Records contained in a dataset
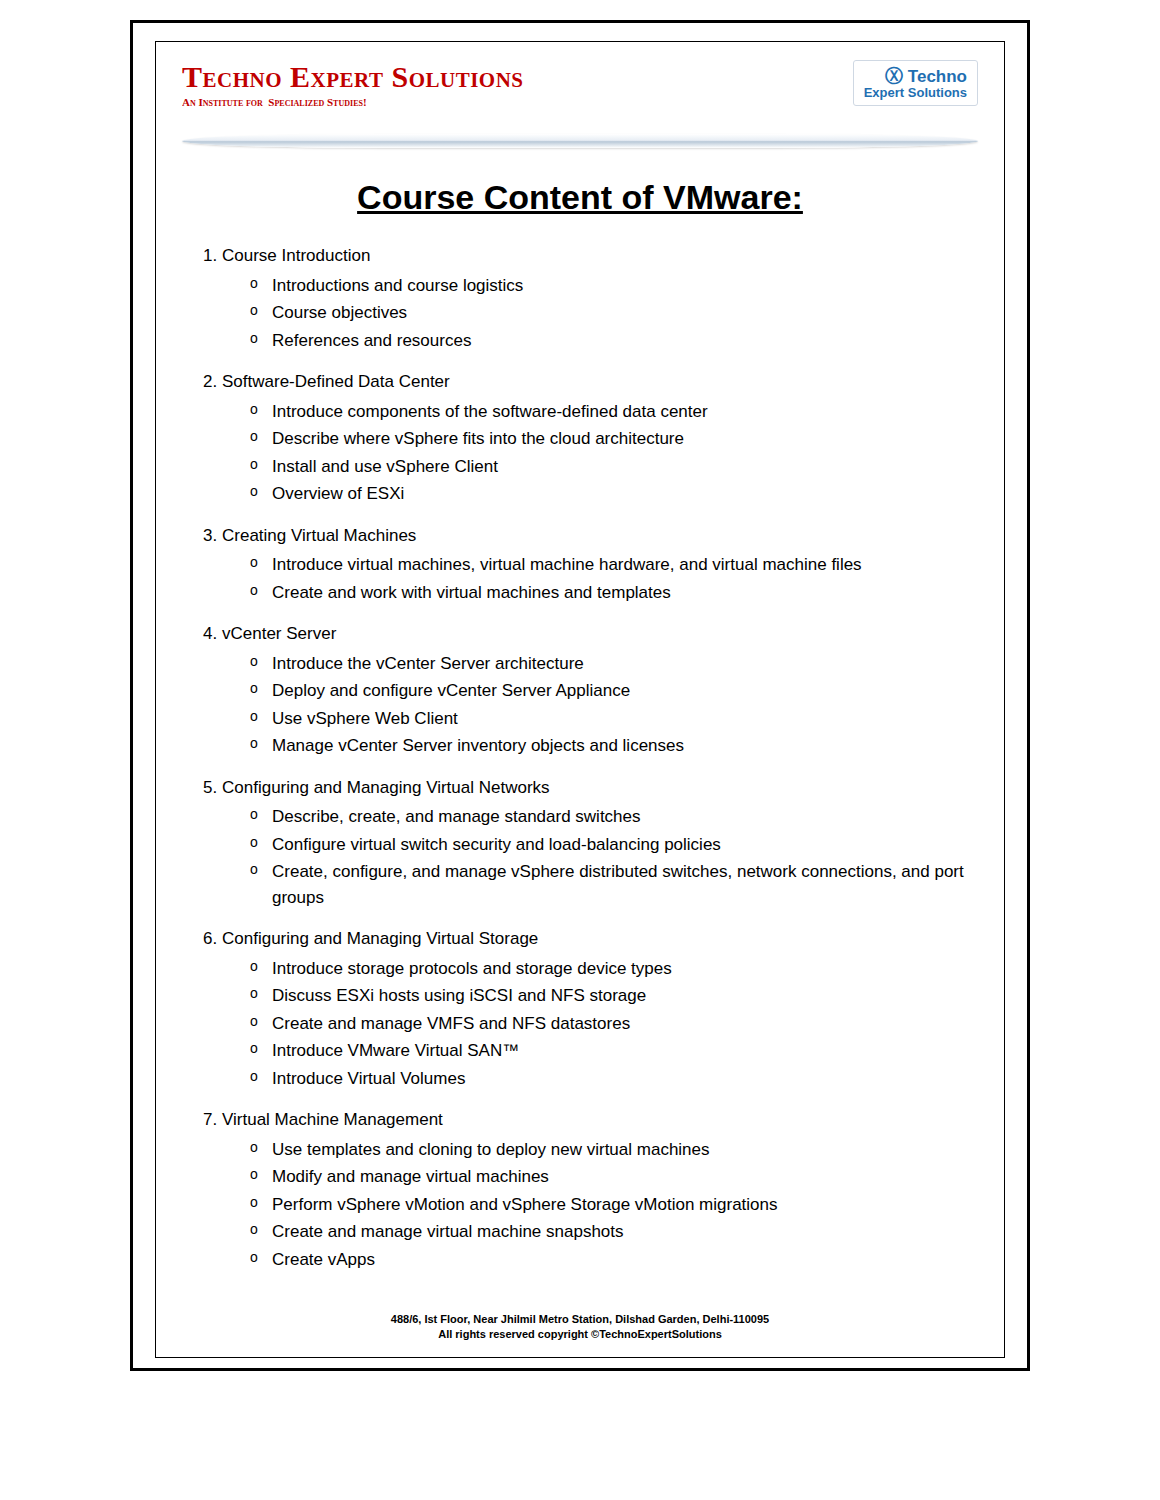Techno Expert Solutions
An Institute for Specialized Studies!
Ⓧ Techno
Expert Solutions
Course Content of VMware:
Course Introduction
Introductions and course logistics
Course objectives
References and resources
Software-Defined Data Center
Introduce components of the software-defined data center
Describe where vSphere fits into the cloud architecture
Install and use vSphere Client
Overview of ESXi
Creating Virtual Machines
Introduce virtual machines, virtual machine hardware, and virtual machine files
Create and work with virtual machines and templates
vCenter Server
Introduce the vCenter Server architecture
Deploy and configure vCenter Server Appliance
Use vSphere Web Client
Manage vCenter Server inventory objects and licenses
Configuring and Managing Virtual Networks
Describe, create, and manage standard switches
Configure virtual switch security and load-balancing policies
Create, configure, and manage vSphere distributed switches, network connections, and port groups
Configuring and Managing Virtual Storage
Introduce storage protocols and storage device types
Discuss ESXi hosts using iSCSI and NFS storage
Create and manage VMFS and NFS datastores
Introduce VMware Virtual SAN™
Introduce Virtual Volumes
Virtual Machine Management
Use templates and cloning to deploy new virtual machines
Modify and manage virtual machines
Perform vSphere vMotion and vSphere Storage vMotion migrations
Create and manage virtual machine snapshots
Create vApps
488/6, Ist Floor, Near Jhilmil Metro Station, Dilshad Garden, Delhi-110095
All rights reserved copyright ©TechnoExpertSolutions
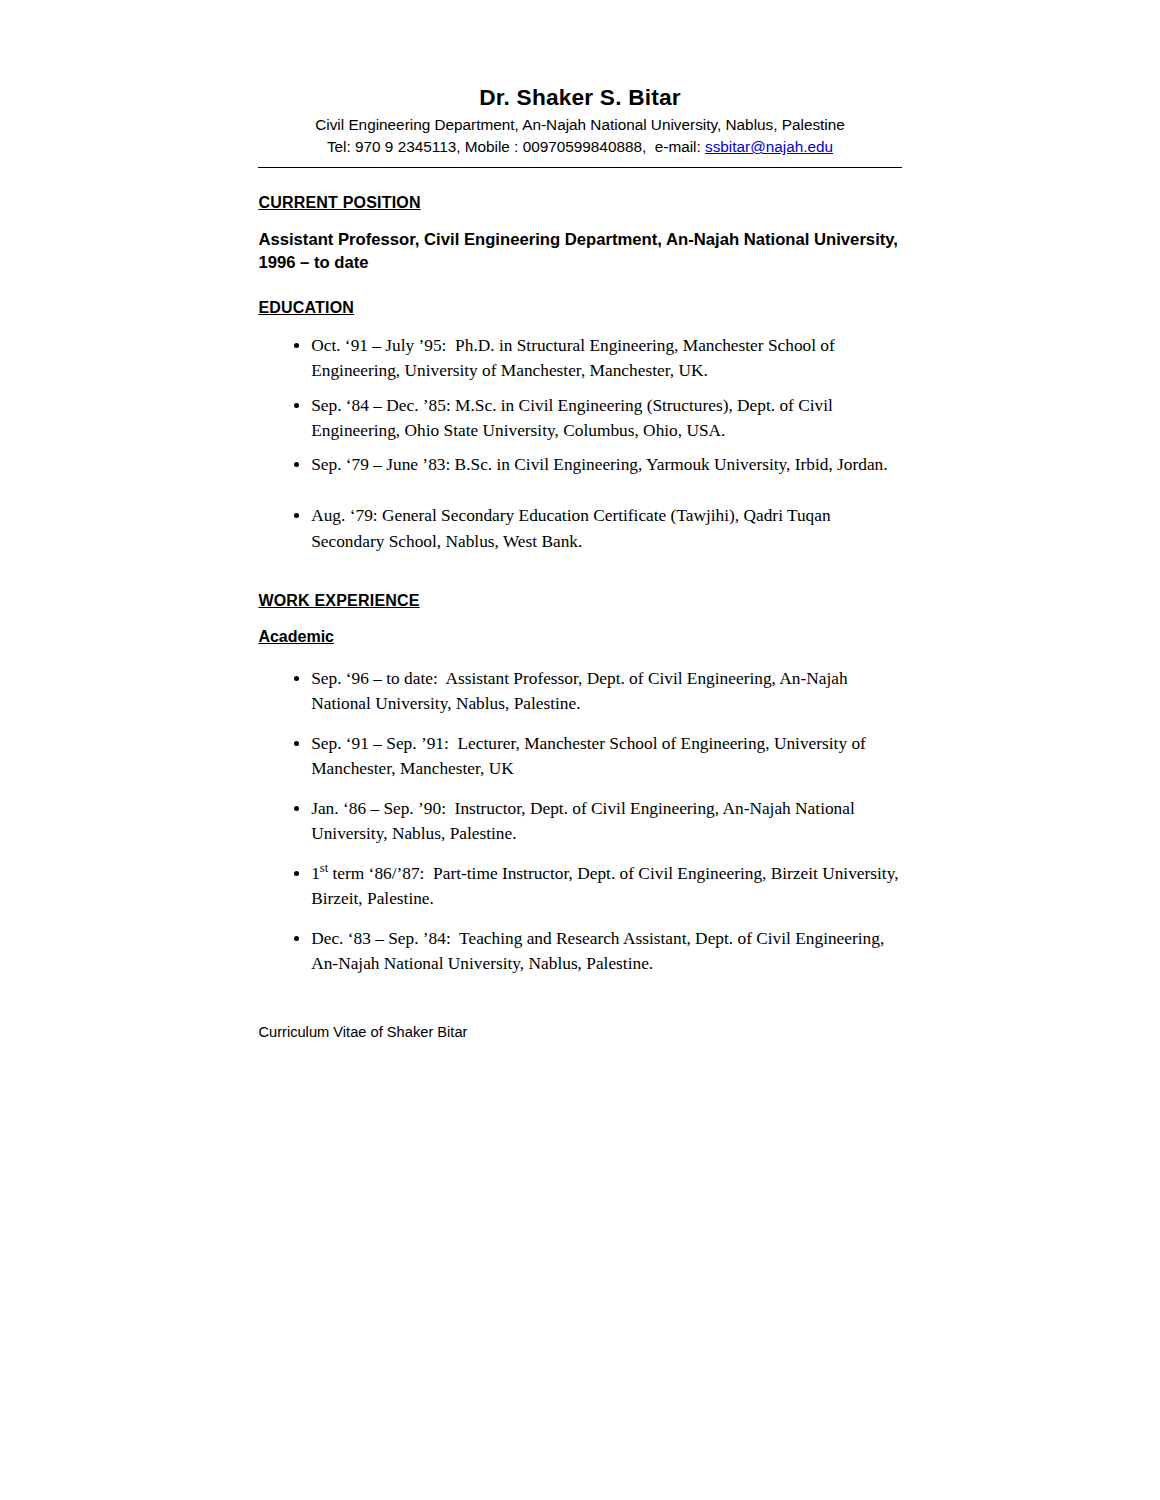Dr. Shaker S. Bitar
Civil Engineering Department, An-Najah National University, Nablus, Palestine
Tel: 970 9 2345113, Mobile : 00970599840888, e-mail: ssbitar@najah.edu
CURRENT POSITION
Assistant Professor, Civil Engineering Department, An-Najah National University, 1996 – to date
EDUCATION
Oct. ‘91 – July ’95: Ph.D. in Structural Engineering, Manchester School of Engineering, University of Manchester, Manchester, UK.
Sep. ‘84 – Dec. ’85: M.Sc. in Civil Engineering (Structures), Dept. of Civil Engineering, Ohio State University, Columbus, Ohio, USA.
Sep. ‘79 – June ’83: B.Sc. in Civil Engineering, Yarmouk University, Irbid, Jordan.
Aug. ‘79: General Secondary Education Certificate (Tawjihi), Qadri Tuqan Secondary School, Nablus, West Bank.
WORK EXPERIENCE
Academic
Sep. ‘96 – to date: Assistant Professor, Dept. of Civil Engineering, An-Najah National University, Nablus, Palestine.
Sep. ‘91 – Sep. ’91: Lecturer, Manchester School of Engineering, University of Manchester, Manchester, UK
Jan. ‘86 – Sep. ’90: Instructor, Dept. of Civil Engineering, An-Najah National University, Nablus, Palestine.
1st term ‘86/’87: Part-time Instructor, Dept. of Civil Engineering, Birzeit University, Birzeit, Palestine.
Dec. ‘83 – Sep. ’84: Teaching and Research Assistant, Dept. of Civil Engineering, An-Najah National University, Nablus, Palestine.
Curriculum Vitae of Shaker Bitar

• _Exercise goal_
Transcribe the entries from their first line to the line that holds "Modify and manage virtual machines", both included, and skip every picture.

• _Answer to this problem_
Techno Expert Solutions
An Institute for Specialized Studies!
Ⓧ Techno
Expert Solutions
Course Content of VMware:
Course Introduction
Introductions and course logistics
Course objectives
References and resources
Software-Defined Data Center
Introduce components of the software-defined data center
Describe where vSphere fits into the cloud architecture
Install and use vSphere Client
Overview of ESXi
Creating Virtual Machines
Introduce virtual machines, virtual machine hardware, and virtual machine files
Create and work with virtual machines and templates
vCenter Server
Introduce the vCenter Server architecture
Deploy and configure vCenter Server Appliance
Use vSphere Web Client
Manage vCenter Server inventory objects and licenses
Configuring and Managing Virtual Networks
Describe, create, and manage standard switches
Configure virtual switch security and load-balancing policies
Create, configure, and manage vSphere distributed switches, network connections, and port groups
Configuring and Managing Virtual Storage
Introduce storage protocols and storage device types
Discuss ESXi hosts using iSCSI and NFS storage
Create and manage VMFS and NFS datastores
Introduce VMware Virtual SAN™
Introduce Virtual Volumes
Virtual Machine Management
Use templates and cloning to deploy new virtual machines
Modify and manage virtual machines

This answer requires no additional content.